Work order: Every line of the records below that holds the word "para" should be copied out.
== Records shown
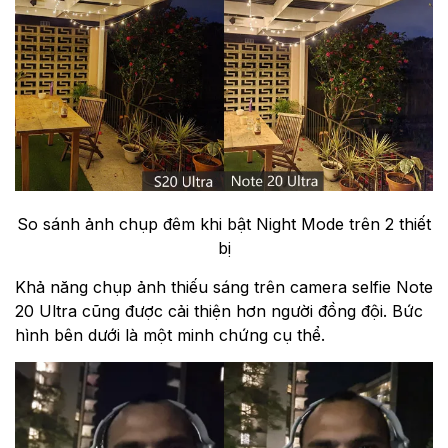
So sánh ảnh chụp đêm khi bật Night Mode trên 2 thiết
bị
Khả năng chụp ảnh thiếu sáng trên camera selfie Note
20 Ultra cũng được cải thiện hơn người đồng đội. Bức
hình bên dưới là một minh chứng cụ thể.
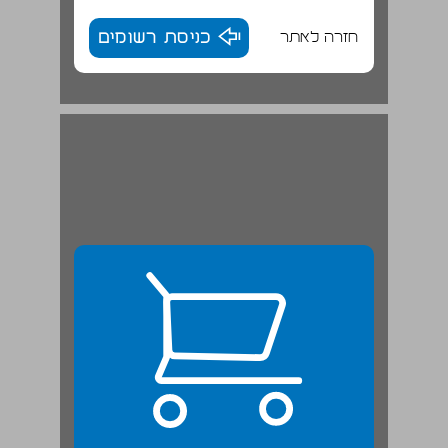
חזרה לאתר
כניסת רשומים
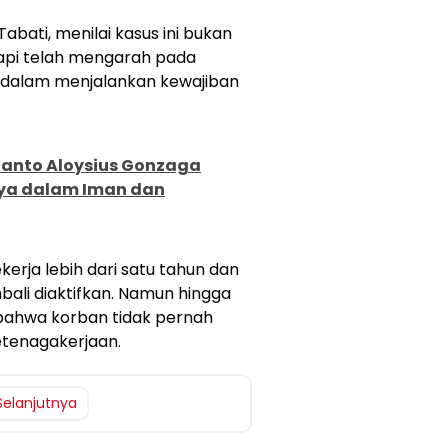
abati, menilai kasus ini bukan
tapi telah mengarah pada
n dalam menjalankan kewajiban
Santo Aloysius Gonzaga
rya dalam Iman dan
kerja lebih dari satu tahun dan
ali diaktifkan. Namun hingga
 bahwa korban tidak pernah
etenagakerjaan.
Selanjutnya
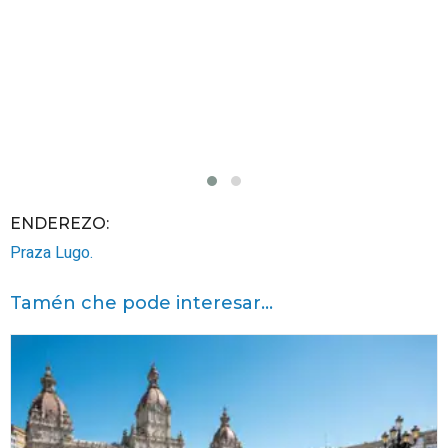
ENDEREZO:
Praza Lugo.
Tamén che pode interesar...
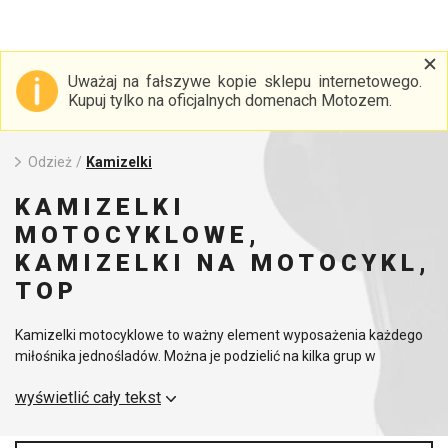
Uważaj na fałszywe kopie sklepu internetowego.
Kupuj tylko na oficjalnych domenach Motozem.
Odzież
/
Kamizelki
KAMIZELKI
MOTOCYKLOWE,
KAMIZELKI NA MOTOCYKL,
TOP
Kamizelki motocyklowe to ważny element wyposażenia każdego
miłośnika jednośladów. Można je podzielić na kilka grup w
zależności od ich przeznaczenia.
wyświetlić cały tekst
Kamizelki odblaskowe
- gwarantują maksymalne
bezpieczeństwo i widoczność w złych warunkach.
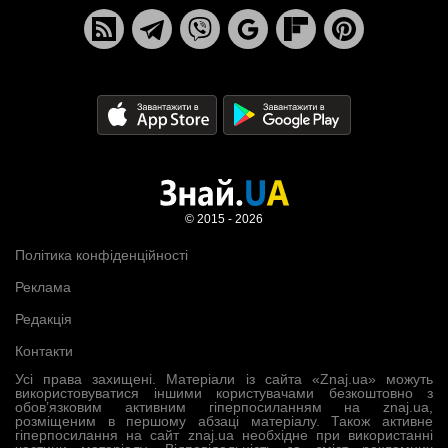
© 2015 - 2026
Політика конфіденційності
Реклама
Редакція
Контакти
Усі права захищені. Матеріали із сайта «Znaj.ua» можуть
використовуватися іншими користувачами безкоштовно з
обов’язковим активним гіперпосиланням на znaj.ua,
розміщеним в першому абзаці матеріалу. Також активне
гіперпосилання на сайт znaj.ua необхідне при використанні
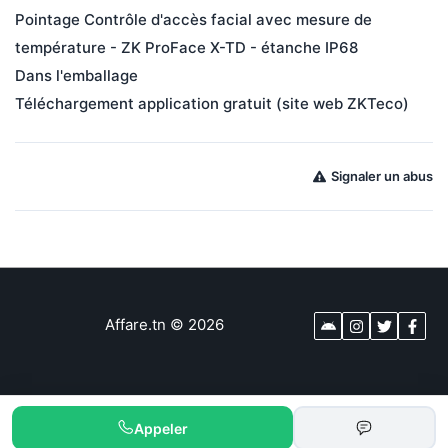
Pointage Contrôle d'accès facial avec mesure de 
température - ZK ProFace X-TD - étanche IP68
Dans l'emballage
Téléchargement application gratuit (site web ZKTeco)
Signaler un abus
Affare.tn
©
2026
Appeler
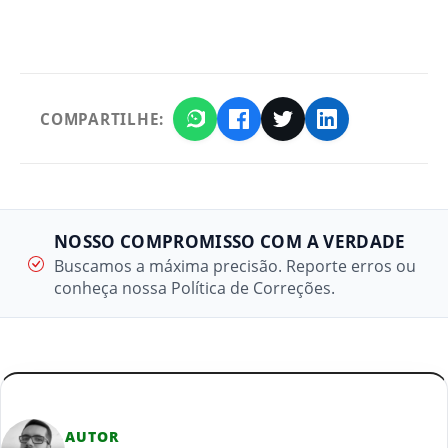
COMPARTILHE:
NOSSO COMPROMISSO COM A VERDADE
Buscamos a máxima precisão. Reporte erros ou
conheça nossa Política de Correções.
AUTOR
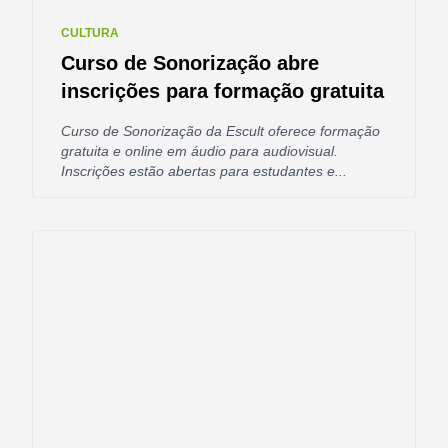
CULTURA
Curso de Sonorização abre
inscrições para formação gratuita
Curso de Sonorização da Escult oferece formação
gratuita e online em áudio para audiovisual.
Inscrições estão abertas para estudantes e...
====
Answer to this problem:
inscrições para formação gratuita
gratuita e online em áudio para audiovisual.
Inscrições estão abertas para estudantes e...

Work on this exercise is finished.